Why You Need Respect to Have a Happy, Loving Relationship
Respect is almost an old fashioned word. We don’t speak of it often. And yet, it is one of the cornerstones of happy loving relationships. It is what we offer when we accept another’s individuality. Not just accepting, but honoring their uniqueness.
We show respect by the way we treat each other: by our tone of voice, our willingness to listen, to accept the inevitable differences of personality and behavior. We show it by our love and our kindness; by the empathy we feel and the warmth, safety and comfort we give.
Respect starts with empathy – from being able to put ourselves in another’s shoes. The more we can identify with them, the more this can happen. The further away from our family, the less we identify with people, and the further away from our own species, the less we identify. Polar bears beat snail darters, and we identify with plants and rocks even less.
Our identity spreads out like a mountain on a plain, and the ones we are close to, our nearest and dearest, are close to us precisely because we recognize ourselves in them, in that we see and understand how they think and operate. That, of course, is a huge simplification. There are so many points where differences occur, whether of kind or degree, but the net effect is of comfort at understanding and being understood, and at the same time accepting differences. In other words, honoring individuality, and that is where respect comes from.

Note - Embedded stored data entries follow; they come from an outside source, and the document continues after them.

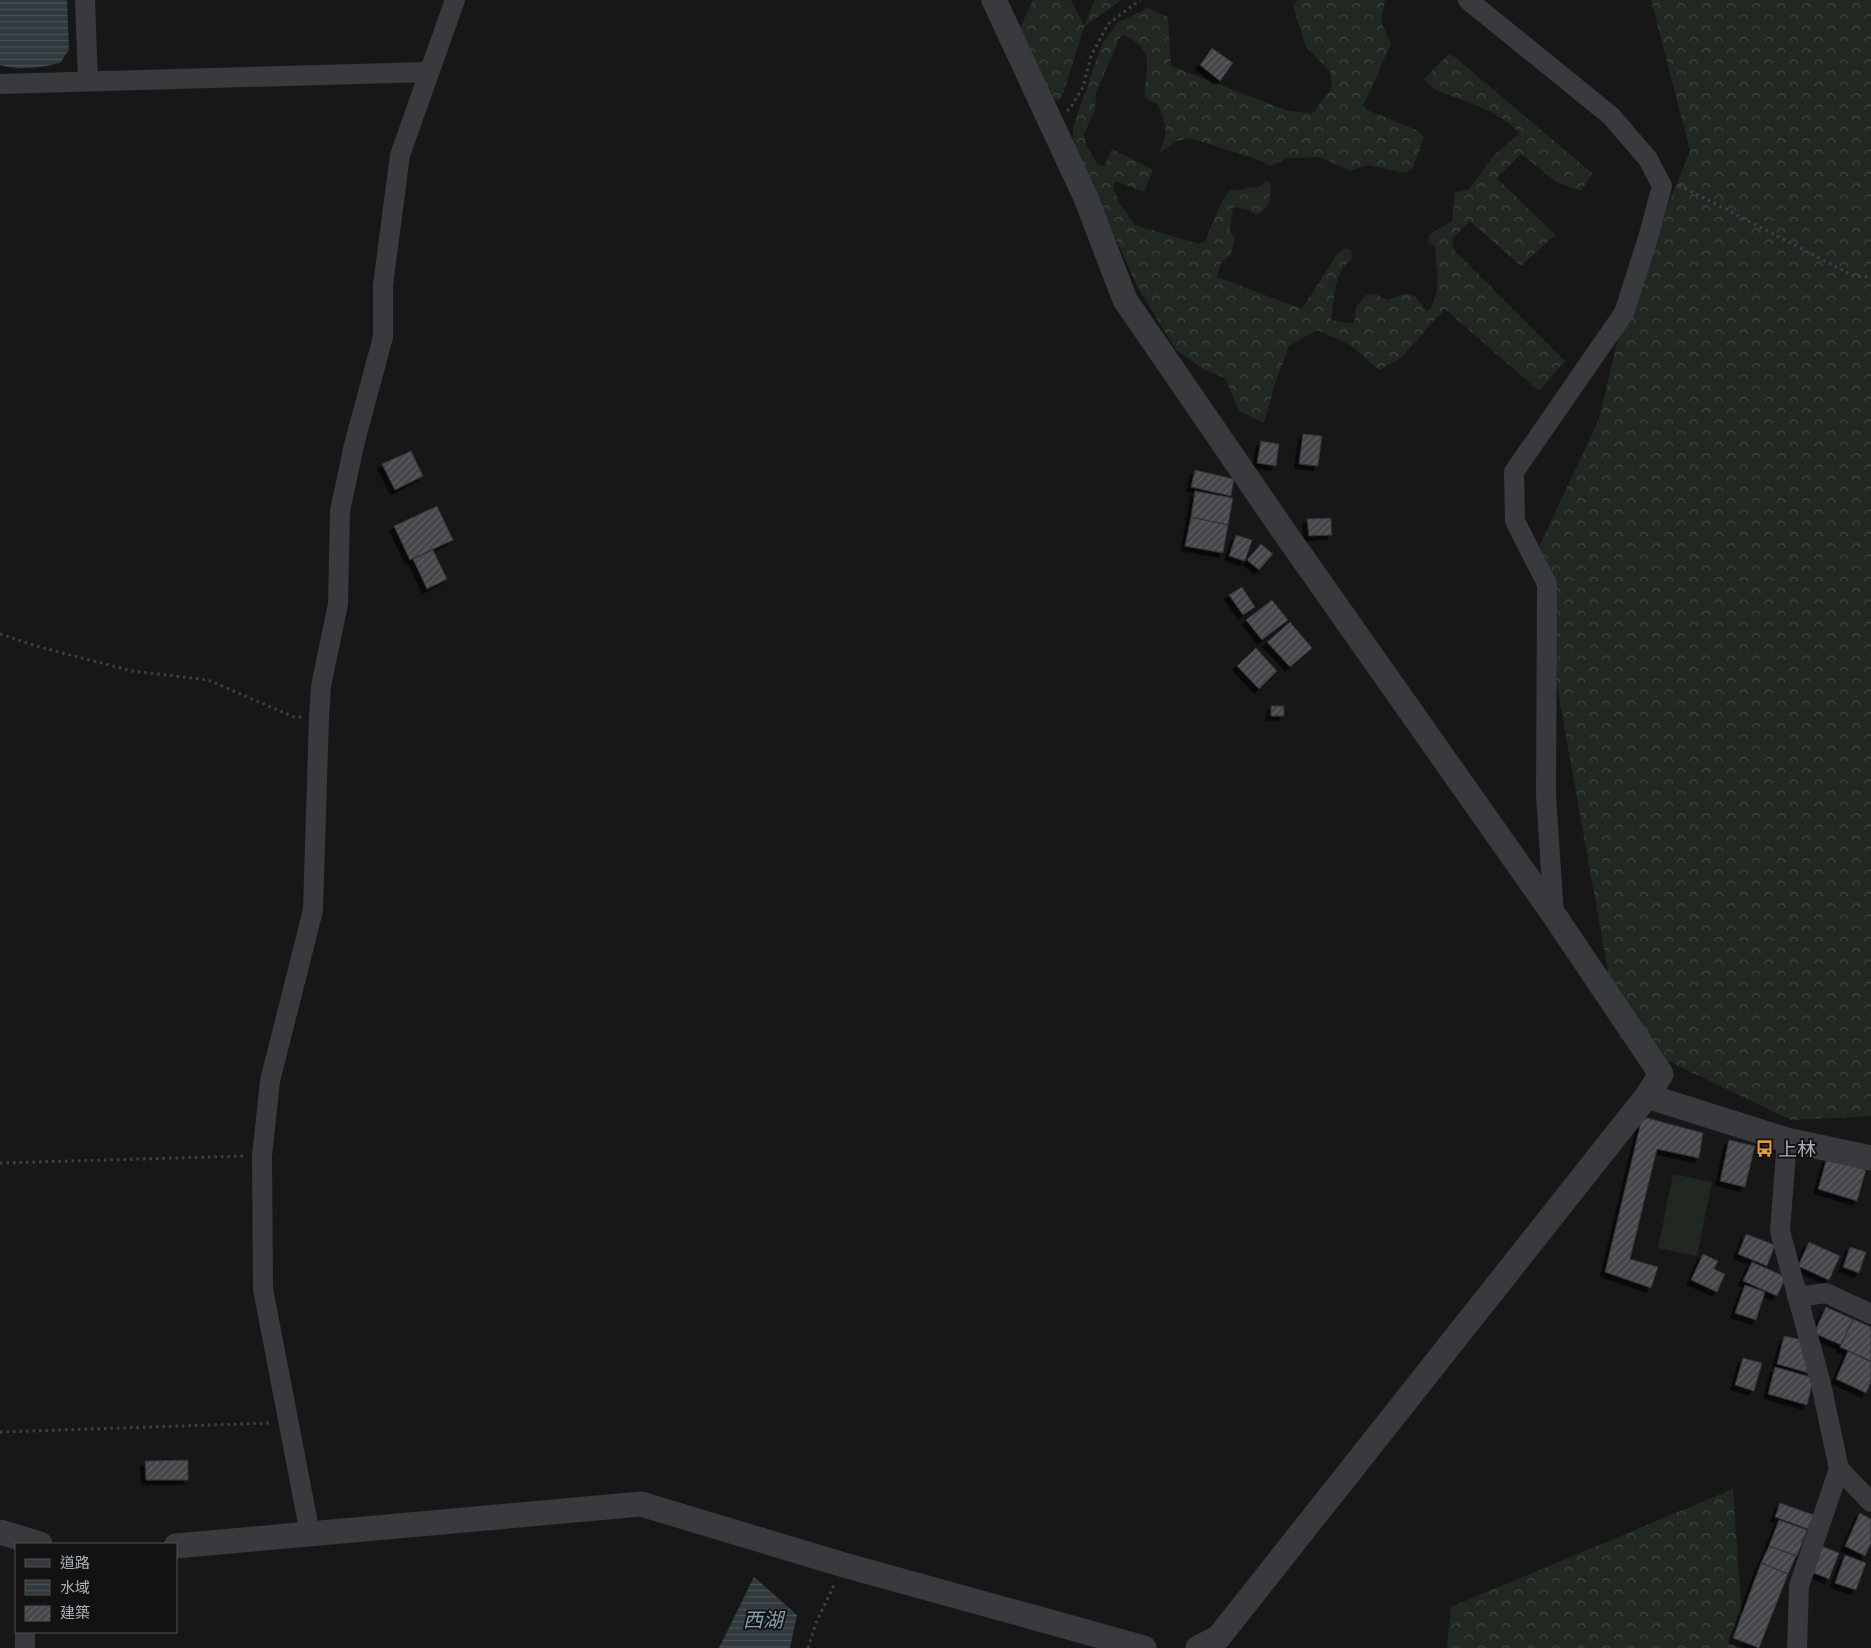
<svg xmlns="http://www.w3.org/2000/svg" width="1871" height="1648" font-family="Cabin,'Noto Sans TC',sans-serif">
  <style>
    .forest { fill: url(#forest-crowns) }
    .pitch { fill: #212821 }
    .water { fill: url(#water-rules) }
    .building { fill: url(#building-hatch); stroke: #313134; filter: url(#shadow) }
    .lines { fill: none; stroke-linecap: round; stroke-linejoin: round }
    .path { stroke: #3e4144; stroke-width: 3; stroke-dasharray: 2.5 4; stroke-linecap: butt }
    .minor { stroke: #383a3d; stroke-width: 20 }
    .tertiary { stroke: #383a3d; stroke-width: 25 }
    .labels { text-anchor: middle; dominant-baseline: central; stroke-width: 4; stroke-linejoin: round; paint-order: stroke }
    .poi-label { font-size: 19px; fill: #aab0b7; stroke: #121213; text-anchor: start }
    .water-label { font-size: 20px; font-style: italic; fill: #85a1af; stroke: #121213 }
  </style>
  <defs>
    <pattern id="forest-crowns" width="20" height="18" patternUnits="userSpaceOnUse" patternTransform="scale(1.25)"><rect width="20" height="18" fill="#212821"/><path d="M2 6a3 3 0 1 1 6 0M12 15a3 3 0 1 1 6 0" fill="none" stroke="#3f453f"/></pattern>
    <pattern id="water-rules" width="6" height="5" patternUnits="userSpaceOnUse" patternTransform="scale(1.25)"><rect width="6" height="5" fill="#30393d"/><path d="M0 2.5h6" fill="none" stroke="#4b5357"/></pattern>
    <pattern id="building-hatch" width="6" height="6" patternUnits="userSpaceOnUse" patternTransform="scale(1.25)"><rect width="6" height="6" fill="#46474b"/><path d="M-1 1l2-2M0 6l6-6M5 7l2-2" fill="none" stroke="#5e5f63"/></pattern>
    <filter id="shadow"><feDropShadow dx="-4.5" dy="4.5" stdDeviation="0" flood-color="#0009"/></filter>
  </defs>
  <rect width="100%" height="100%" fill="#171718"/>
  <!-- forest -->
  <path class="forest" d="M1033 0H1071L1084 26 1095 0H1121L1084 27 1064 91 1059 100H1052L1019 30Z
    M1297 0H1385L1381 22 1391 44 1363 106 1367 110 1417 130 1424 137 1413 168 1405 173 1368 165 1350 171 1320 157 1287 158 1271 166 1253 158 1190 138 1177 141 1161 152 1160 151C1169 128 1166 127 1158 105L1144 97C1145 86 1148 71 1147 60 1146 49 1133 37 1123 35L1119 39 1096 93 1095 110 1084 134 1087 147 1097 164 1104 166 1112 149 1153 170 1144 192 1115 181 1113 189 1120 204 1135 225 1199 244 1205 241 1222 201 1230 190C1238 191 1250 187 1260 187L1266 180 1271 184C1270 200 1271 208 1256 215L1249 210 1233 207 1230 231 1235 238 1231 254 1221 263 1217 277 1302 309 1338 253 1346 248 1351 250 1352 260C1333 270 1335 300 1331 320L1354 324 1356 307 1366 295 1376 294 1386 300 1404 294 1415 296 1427 312C1443 296 1436 268 1435 247L1428 241 1430 234 1452 221 1455 192 1469 189 1494 155 1517 136 1519 133C1508 118 1475 104 1457 98 1444 93 1432 91 1424 79L1450 53 1592 173 1581 191 1558 183 1521 154 1497 178 1555 235 1521 266 1470 221 1452 239 1454 250 1565 361 1539 391 1445 309 1401 358 1379 370 1350 345 1317 330 1289 346 1275 384 1264 423 1239 411 1225 378 1203 369 1176 350 1138 288 1073 145V127L1102 44 1117 23 1148 8 1168 17 1171 66 1286 110 1312 114 1332 88 1330 71 1306 47 1293 6Z
    M1651 0H1871V1116L1791 1120 1620 1038 1534 558 1599 419 1624 313 1690 151Z
    M1733 1489 1744 1648H1447L1451 1607Z"/>
  <!-- pitch -->
  <path class="pitch" d="M1673 1174 1712 1182 1697 1256 1658 1248Z"/>
  <!-- water -->
  <path class="water" d="M0 0H67L69 50 60 63C41 68 19 71 0 65Z
    M754 1577 797 1615 790 1648H719Z"/>
  <!-- building -->
  <path class="building" d="M1212 48 1233 63 1220 81 1200 65Z
    M1303 434 1322 436 1318 466 1299 464Z
    M1261 441 1279 444 1276 466 1257 463Z
    M411 451 423 476 395 490 382 464Z
    M1195 470 1234 479 1231 496 1191 487Z
    M1195 491 1233 498 1228 525 1191 517Z
    M437 506 453 540 410 560 394 526Z
    M1191 517 1228 525 1223 553 1185 546Z
    M1331 518 1332 535 1309 536 1307 519Z
    M1236 535 1252 540 1245 561 1229 556Z
    M1261 544 1273 554 1259 570 1247 560Z
    M433 550 447 579 427 589 413 559Z
    M1242 587 1255 607 1243 615 1229 595Z
    M1272 600 1288 620 1262 640 1246 620Z
    M1290 622 1312 648 1290 667 1267 642Z
    M1256 648 1277 671 1259 689 1237 666Z
    M1271 706H1284V716H1271Z
    M1647 1118 1703 1133 1699 1158 1657 1149 1630 1259 1658 1267 1651 1288 1605 1272 1641 1122Z
    M1729 1140 1755 1146 1745 1187 1720 1181Z
    M1827 1158 1866 1170 1857 1201 1818 1189Z
    M1746 1234 1775 1245 1767 1266 1738 1254Z
    M1809 1242 1840 1256 1829 1280 1798 1266Z
    M1850 1247 1866 1252 1859 1273 1843 1267Z
    M1703 1254 1718 1261 1714 1269 1725 1274 1717 1292 1691 1280Z
    M1752 1262 1786 1277 1777 1296 1743 1281Z
    M1745 1285 1765 1292 1756 1320 1735 1313Z
    M1826 1307 1853 1319 1841 1345 1814 1333Z
    M1853 1319 1871 1327V1361L1840 1347Z
    M1784 1336 1804 1340 1809 1373 1777 1364Z
    M1848 1351 1871 1362V1382L1866 1393 1836 1379Z
    M1743 1358 1762 1363 1754 1391 1735 1385Z
    M1775 1367 1814 1378 1807 1405 1768 1394Z
    M188 1460V1480H146L145 1461Z
    M1780 1503 1814 1515 1808 1529 1775 1517Z
    M1860 1513 1871 1519V1543L1865 1556 1845 1546Z
    M1779 1520 1807 1530 1797 1556 1769 1546Z
    M1819 1545 1839 1553 1829 1579 1809 1571Z
    M1769 1546 1796 1556 1788 1574 1761 1563Z
    M1845 1555 1866 1563 1856 1590 1835 1583Z
    M1761 1563 1788 1574 1759 1648 1733 1638Z"/>
  <g class="lines">
    <!-- path -->
    <path class="path" d="M1067 111 1071 107 1083 87 1091 56 1108 24 1140 0
      M1679 185 1854 276 1871 277
      M0 634 36 646 132 671 208 680 294 717H301
      M0 1163 244 1156
      M0 1432 272 1423
      M808 1648 816 1623 835 1583"/>
    <!-- minor -->
    <path class="minor" d="M85 0 88 81
      M1468 0 1611 116 1648 159 1662 186 1648 238 1624 313 1514 472 1515 521 1547 584 1546 795 1554 915
      M0 84 428 72
      M1787 1140 1780 1231 1821 1384 1839 1469 1799 1586 1797 1648
      M1797 1297 1826 1293 1871 1314
      M1839 1469 1871 1502
      M310 1534 263 1289 262 1156 270 1081 313 910 319 717 321 686 338 604 340 511 354 445 383 337V285L400 155 455 0
      M25 1632V1648"/>
    <!-- tertiary -->
    <path class="tertiary" d="M994 0 1086 198 1125 300 1285 533 1554 915 1661 1074 1647 1096 1218 1638 1198 1648
      M1647 1096 1787 1140 1871 1158
      M0 1532 40 1544
      M176 1546 641 1504 844 1565 1144 1648"/>
  </g>
  <!-- icons -->
  <defs>
    <symbol id="bus-bare" viewBox="-9 -9 18 18"><path d="M-5-6H5V4H4V6H2V4H-2V6H-4V4H-5ZM-3.5-4V0h7V-4ZM-3.5 1.2v1.5H-2V1.2ZM2 1.2v1.5H3.5V1.2Z" fill="#e09847" stroke="#121213" stroke-width="2.5" paint-order="stroke"/></symbol>
  </defs>
  <g fill-rule="evenodd">
    <use href="#bus-bare" x="1752" y="1136" width="25" height="25"/>
  </g>
  <g class="labels">
    <!-- poi labels -->
    <g class="poi-label">
      <text x="1778" y="1149">上林</text>
    </g>
    <!-- water labels -->
    <g class="water-label">
      <text x="763" y="1620">西湖</text>
    </g>
  </g>
  <!-- legend -->
  <rect x="15" y="1543" width="162" height="90" fill="#121213" stroke="#4f5155"/>
  <rect x="25" y="1559" width="25" height="8" fill="#383a3d" stroke="#4f5155"/>
  <text x="60" y="1568" font-size="15" fill="#aab0b7">道路</text>
  <rect x="25" y="1580" width="25" height="15" fill="url(#water-rules)" stroke="#4f5155"/>
  <text x="60" y="1593" font-size="15" fill="#aab0b7">水域</text>
  <rect x="25" y="1606" width="25" height="15" fill="url(#building-hatch)" stroke="#4f5155"/>
  <text x="60" y="1618" font-size="15" fill="#aab0b7">建築</text>
</svg>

Respect starts with empathy – from being able to put ourselves in another’s shoes #quote Click To TweetNonetheless, it is often in our deepest relationships, the ones where we feel most loved – parent/child, husband/wife, dearest friends, where we feel safest and most comfortable, that instead of respect we show our more churlish side. With rolling eyes, raised voices, arguing and frustration the very opposite of acceptance and honor is expressed. Perhaps the sense of safety brings out those things that are normally restrained.
Unfortunately, this form of behavior often leads to a change in attitude toward our loved ones as well. When we speak and act without honor or respect, our attention shifts and more and more we see the negative and become critical. Without realizing it, our focus can change and that which we love recedes behind the screen of the imperfections we are looking at.
People do this because the relationship is a safe place for them to act negatively. One explanation for behavior like this is that they grew up in a family with a similar emotional dynamic, and by bringing strife into their adult relationship, they are trying to recreate something that is familiar, in both senses of the word.
Regardless, this type of behavior does not usually feel good. It does not feel good to the one acting in this manner or to the one being treated this way. On the other hand, feeling loved, honored and accepted feels wonderful.
To return to your feelings of love and regard, start listening to yourself. Are you expressing the love that you feel? When was the last time you expressed that to your partner, friend, relative? What is it you really feel toward them, and is it being communicated in your words and actions?
Whether you are the person who is being criticized or the one acting in this manner, the same inner listening is required. Work with yourself. Listen to yourself. When those irritations arise, use them to examine your own quirks and expectations. You really can’t change others (nor should you try!), so that only leaves you to work on.
Once you have truly reviewed and become aware of your own inner feelings, compare them to what you are saying and doing. Do they match? Are you showing the respect you feel for that person? Do you spend time letting them know all the beauty and goodness you see in them? Are you showing love in the way you treat them?
Honest communication spoken without blame, with the true intention to share what you feel and think, leads to intimacy and union. Without this, criticism and lack of kindness in word and deed lead to estrangement and distance.
For most people, it feels good to express appreciation and regard to those we value. Similarly, constantly complaining and pointing out the negative fills us with bad feelings and dissatisfaction. So do not treat those who are in your inner circle of love as adversaries. The more you practice this with those you truly honor and respect, the easier it will become to spread that kind of acceptance to those you are not as close to.
Make it a practice to speak your regard with words of appreciation, a tone of voice of respect and honoring of the other person. This will make you feel as good as it does them!